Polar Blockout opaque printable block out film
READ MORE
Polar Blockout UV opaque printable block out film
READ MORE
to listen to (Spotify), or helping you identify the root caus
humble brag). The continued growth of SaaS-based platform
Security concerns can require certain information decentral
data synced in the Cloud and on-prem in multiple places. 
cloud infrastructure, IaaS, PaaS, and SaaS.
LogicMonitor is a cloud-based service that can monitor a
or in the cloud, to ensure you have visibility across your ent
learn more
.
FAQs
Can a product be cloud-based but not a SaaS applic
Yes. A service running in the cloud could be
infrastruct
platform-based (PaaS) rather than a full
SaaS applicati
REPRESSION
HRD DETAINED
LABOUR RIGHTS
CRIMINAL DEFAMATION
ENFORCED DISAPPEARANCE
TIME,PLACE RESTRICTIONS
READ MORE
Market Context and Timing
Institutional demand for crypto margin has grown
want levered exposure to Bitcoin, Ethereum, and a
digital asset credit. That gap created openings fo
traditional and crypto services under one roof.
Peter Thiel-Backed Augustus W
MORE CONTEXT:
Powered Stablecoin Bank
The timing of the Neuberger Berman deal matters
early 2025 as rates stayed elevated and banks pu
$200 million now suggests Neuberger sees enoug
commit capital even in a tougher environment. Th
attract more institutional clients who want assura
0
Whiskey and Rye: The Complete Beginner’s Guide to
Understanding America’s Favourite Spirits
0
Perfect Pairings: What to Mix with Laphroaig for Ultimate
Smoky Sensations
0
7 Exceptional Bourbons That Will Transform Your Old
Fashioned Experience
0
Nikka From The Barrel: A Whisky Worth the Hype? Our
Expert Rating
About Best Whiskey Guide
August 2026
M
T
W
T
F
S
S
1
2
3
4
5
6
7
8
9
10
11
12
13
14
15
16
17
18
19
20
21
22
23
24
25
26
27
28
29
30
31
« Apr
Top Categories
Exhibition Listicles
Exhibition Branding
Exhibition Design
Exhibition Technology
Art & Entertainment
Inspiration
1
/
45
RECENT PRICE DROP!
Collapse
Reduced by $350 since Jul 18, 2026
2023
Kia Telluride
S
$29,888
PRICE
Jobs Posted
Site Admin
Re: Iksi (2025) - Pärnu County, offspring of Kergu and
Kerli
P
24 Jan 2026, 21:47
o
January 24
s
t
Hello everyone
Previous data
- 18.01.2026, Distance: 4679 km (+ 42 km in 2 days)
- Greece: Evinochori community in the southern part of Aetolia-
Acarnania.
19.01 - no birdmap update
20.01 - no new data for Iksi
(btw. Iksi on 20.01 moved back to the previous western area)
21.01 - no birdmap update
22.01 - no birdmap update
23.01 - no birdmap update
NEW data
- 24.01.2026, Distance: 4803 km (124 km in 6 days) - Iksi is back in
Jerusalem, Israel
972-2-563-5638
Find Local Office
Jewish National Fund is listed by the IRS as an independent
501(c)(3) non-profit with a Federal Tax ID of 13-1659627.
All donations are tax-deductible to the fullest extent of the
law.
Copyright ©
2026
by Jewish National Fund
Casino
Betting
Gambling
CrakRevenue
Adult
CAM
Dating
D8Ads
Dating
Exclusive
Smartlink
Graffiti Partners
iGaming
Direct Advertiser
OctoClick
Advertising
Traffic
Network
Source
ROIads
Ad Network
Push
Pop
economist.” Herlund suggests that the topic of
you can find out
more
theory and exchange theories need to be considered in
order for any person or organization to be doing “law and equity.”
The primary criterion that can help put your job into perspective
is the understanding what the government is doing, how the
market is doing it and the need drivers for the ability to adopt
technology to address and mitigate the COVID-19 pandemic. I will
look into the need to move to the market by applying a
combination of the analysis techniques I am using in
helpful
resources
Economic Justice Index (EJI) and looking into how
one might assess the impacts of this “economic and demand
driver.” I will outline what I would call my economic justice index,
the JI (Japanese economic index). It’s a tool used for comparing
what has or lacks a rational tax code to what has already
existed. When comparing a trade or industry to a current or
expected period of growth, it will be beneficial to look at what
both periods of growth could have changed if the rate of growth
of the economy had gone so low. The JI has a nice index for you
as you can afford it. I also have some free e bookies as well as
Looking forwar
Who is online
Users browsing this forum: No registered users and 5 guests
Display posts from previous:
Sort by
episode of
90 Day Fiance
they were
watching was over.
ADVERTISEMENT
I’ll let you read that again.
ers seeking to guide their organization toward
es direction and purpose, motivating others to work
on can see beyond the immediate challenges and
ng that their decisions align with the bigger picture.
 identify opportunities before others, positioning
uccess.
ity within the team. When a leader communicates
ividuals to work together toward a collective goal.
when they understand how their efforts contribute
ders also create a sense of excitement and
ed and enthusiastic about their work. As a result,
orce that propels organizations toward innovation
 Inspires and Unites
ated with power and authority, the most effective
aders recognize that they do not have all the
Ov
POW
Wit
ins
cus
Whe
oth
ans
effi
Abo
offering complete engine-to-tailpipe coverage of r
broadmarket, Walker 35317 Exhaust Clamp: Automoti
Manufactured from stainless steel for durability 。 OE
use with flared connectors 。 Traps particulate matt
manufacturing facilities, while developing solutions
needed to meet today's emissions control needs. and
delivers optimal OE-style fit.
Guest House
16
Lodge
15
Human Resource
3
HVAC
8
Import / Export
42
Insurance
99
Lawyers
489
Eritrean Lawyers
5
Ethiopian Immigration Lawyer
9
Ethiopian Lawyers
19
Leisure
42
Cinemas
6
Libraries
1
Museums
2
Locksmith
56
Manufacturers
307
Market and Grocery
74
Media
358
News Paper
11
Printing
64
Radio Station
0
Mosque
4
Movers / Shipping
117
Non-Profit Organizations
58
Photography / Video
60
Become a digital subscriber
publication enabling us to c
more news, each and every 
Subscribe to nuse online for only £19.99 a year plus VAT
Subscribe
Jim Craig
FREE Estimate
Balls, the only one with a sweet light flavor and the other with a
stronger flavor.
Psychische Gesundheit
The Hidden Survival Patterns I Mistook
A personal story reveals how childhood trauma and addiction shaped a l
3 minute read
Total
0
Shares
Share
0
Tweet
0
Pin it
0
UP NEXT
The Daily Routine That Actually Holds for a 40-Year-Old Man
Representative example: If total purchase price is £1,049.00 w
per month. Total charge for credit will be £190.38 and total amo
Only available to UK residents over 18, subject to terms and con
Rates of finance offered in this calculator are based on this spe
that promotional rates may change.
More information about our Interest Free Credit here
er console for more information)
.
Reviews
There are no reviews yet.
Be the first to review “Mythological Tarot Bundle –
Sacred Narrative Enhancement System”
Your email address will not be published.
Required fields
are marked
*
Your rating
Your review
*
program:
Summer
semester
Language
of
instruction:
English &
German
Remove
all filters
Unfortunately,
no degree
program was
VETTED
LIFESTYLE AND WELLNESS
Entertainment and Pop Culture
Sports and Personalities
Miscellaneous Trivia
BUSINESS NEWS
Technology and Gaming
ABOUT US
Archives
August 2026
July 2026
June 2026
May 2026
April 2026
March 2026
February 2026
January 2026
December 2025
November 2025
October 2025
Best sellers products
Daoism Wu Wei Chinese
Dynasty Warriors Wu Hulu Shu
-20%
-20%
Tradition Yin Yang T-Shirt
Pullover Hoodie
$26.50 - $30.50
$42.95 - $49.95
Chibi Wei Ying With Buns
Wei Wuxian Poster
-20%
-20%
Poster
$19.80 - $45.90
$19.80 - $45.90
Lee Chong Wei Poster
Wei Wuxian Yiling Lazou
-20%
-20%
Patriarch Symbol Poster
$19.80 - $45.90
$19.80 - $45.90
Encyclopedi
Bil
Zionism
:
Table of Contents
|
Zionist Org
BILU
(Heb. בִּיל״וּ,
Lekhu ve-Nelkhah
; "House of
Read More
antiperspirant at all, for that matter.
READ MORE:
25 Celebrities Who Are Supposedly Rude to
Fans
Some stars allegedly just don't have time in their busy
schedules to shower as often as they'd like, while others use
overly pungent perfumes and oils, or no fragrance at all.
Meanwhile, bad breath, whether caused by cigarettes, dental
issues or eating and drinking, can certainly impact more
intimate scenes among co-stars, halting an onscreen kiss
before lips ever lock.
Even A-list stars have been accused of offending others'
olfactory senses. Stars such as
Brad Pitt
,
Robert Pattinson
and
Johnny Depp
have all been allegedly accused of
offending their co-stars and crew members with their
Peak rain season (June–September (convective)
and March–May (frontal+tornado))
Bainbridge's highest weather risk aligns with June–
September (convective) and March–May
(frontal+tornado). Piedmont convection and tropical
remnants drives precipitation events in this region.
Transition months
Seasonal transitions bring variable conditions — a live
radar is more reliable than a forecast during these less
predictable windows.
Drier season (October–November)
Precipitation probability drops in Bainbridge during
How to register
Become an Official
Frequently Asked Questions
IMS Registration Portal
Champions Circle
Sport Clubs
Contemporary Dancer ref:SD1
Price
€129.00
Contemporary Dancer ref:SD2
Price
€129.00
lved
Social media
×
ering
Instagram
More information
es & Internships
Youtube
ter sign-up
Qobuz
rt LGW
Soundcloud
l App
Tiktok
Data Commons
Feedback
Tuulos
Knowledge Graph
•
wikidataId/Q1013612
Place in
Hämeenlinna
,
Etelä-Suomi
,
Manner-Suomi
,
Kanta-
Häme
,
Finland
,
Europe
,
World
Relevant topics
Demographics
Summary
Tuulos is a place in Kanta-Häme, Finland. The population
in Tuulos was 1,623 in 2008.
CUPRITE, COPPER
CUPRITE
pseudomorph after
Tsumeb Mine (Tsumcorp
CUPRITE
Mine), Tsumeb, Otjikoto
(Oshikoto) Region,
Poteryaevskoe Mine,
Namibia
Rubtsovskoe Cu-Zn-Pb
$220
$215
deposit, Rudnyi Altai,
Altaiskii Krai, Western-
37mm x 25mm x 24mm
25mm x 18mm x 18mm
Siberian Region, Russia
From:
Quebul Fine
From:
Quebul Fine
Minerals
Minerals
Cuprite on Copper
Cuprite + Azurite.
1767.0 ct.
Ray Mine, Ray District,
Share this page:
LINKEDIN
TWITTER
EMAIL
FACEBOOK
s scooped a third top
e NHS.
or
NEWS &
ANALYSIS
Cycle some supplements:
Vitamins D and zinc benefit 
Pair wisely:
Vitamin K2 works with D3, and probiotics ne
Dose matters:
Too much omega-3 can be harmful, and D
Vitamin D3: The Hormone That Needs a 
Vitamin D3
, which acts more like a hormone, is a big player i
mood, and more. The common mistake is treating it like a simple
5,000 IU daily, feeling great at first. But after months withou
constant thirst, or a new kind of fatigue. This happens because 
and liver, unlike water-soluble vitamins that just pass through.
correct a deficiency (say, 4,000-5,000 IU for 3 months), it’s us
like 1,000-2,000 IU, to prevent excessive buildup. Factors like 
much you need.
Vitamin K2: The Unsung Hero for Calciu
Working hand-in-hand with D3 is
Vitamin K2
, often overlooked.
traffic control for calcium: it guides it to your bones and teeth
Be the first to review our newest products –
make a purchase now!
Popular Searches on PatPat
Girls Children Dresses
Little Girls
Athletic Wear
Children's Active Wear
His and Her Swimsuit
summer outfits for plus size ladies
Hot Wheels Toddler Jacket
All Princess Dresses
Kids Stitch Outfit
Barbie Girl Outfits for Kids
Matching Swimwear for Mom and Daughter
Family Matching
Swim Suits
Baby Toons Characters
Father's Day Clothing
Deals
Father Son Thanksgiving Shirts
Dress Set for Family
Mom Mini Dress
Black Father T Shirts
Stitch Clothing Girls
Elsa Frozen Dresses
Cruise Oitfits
§ §
**HOW TO COMPLETE THIS TASK**
Your answer must be the lines from the first line of the entries above through the line that contains "Peter Thiel-Backed Augustus W", written out exactly.

**SOLUTION FOR THIS EXERCISE**
Polar Blockout opaque printable block out film
READ MORE
Polar Blockout UV opaque printable block out film
READ MORE
to listen to (Spotify), or helping you identify the root caus
humble brag). The continued growth of SaaS-based platform
Security concerns can require certain information decentral
data synced in the Cloud and on-prem in multiple places. 
cloud infrastructure, IaaS, PaaS, and SaaS.
LogicMonitor is a cloud-based service that can monitor a
or in the cloud, to ensure you have visibility across your ent
learn more
.
FAQs
Can a product be cloud-based but not a SaaS applic
Yes. A service running in the cloud could be
infrastruct
platform-based (PaaS) rather than a full
SaaS applicati
REPRESSION
HRD DETAINED
LABOUR RIGHTS
CRIMINAL DEFAMATION
ENFORCED DISAPPEARANCE
TIME,PLACE RESTRICTIONS
READ MORE
Market Context and Timing
Institutional demand for crypto margin has grown
want levered exposure to Bitcoin, Ethereum, and a
digital asset credit. That gap created openings fo
traditional and crypto services under one roof.
Peter Thiel-Backed Augustus W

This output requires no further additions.